> _Work to complete_
Search the records for the string "knee", then copy each line that has it.

Segment Start: Task material

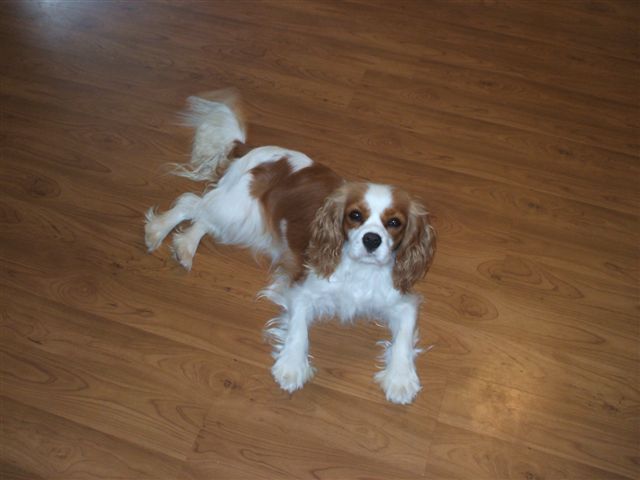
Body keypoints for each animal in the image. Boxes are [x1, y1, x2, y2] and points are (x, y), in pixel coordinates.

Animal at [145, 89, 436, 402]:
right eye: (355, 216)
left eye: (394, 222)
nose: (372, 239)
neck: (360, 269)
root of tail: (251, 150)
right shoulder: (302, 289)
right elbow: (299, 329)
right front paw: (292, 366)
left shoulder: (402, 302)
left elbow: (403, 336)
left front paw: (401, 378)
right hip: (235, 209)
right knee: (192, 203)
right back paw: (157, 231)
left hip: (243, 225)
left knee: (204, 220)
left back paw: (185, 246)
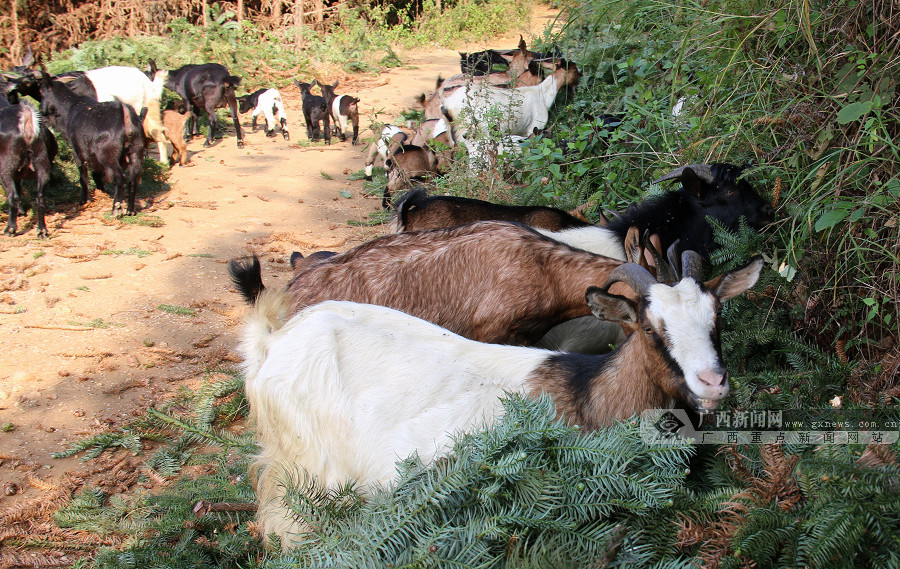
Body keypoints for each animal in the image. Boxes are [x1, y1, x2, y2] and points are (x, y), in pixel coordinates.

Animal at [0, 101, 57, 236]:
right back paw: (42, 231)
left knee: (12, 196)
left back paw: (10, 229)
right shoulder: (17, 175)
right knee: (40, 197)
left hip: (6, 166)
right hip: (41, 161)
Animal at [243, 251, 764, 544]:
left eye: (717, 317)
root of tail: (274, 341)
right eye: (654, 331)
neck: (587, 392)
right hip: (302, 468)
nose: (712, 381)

Segment End: Task material

> _Answer to the problem_
right knee: (192, 203)
left knee: (204, 220)
left knee: (12, 196)
right knee: (40, 197)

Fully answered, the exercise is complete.